:: RECORDS SHOWN

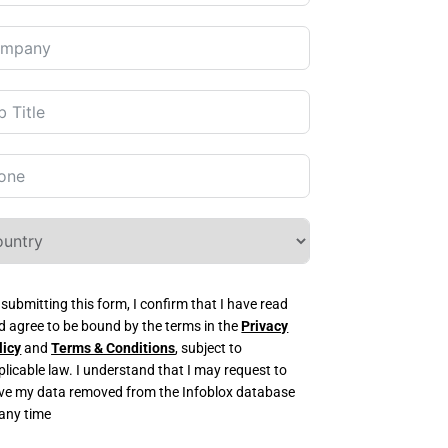
 submitting this form, I confirm that I have read
d agree to be bound by the terms in the
Privacy
licy
and
Terms & Conditions
, subject to
plicable law. I understand that I may request to
ve my data removed from the Infoblox database
 any time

::::

#### WORK REQUIRED:
Which lines of the listing contain the string "that"? Copy each of them.

#### RESPONSE FOR THIS EXERCISE:
 submitting this form, I confirm that I have read
plicable law. I understand that I may request to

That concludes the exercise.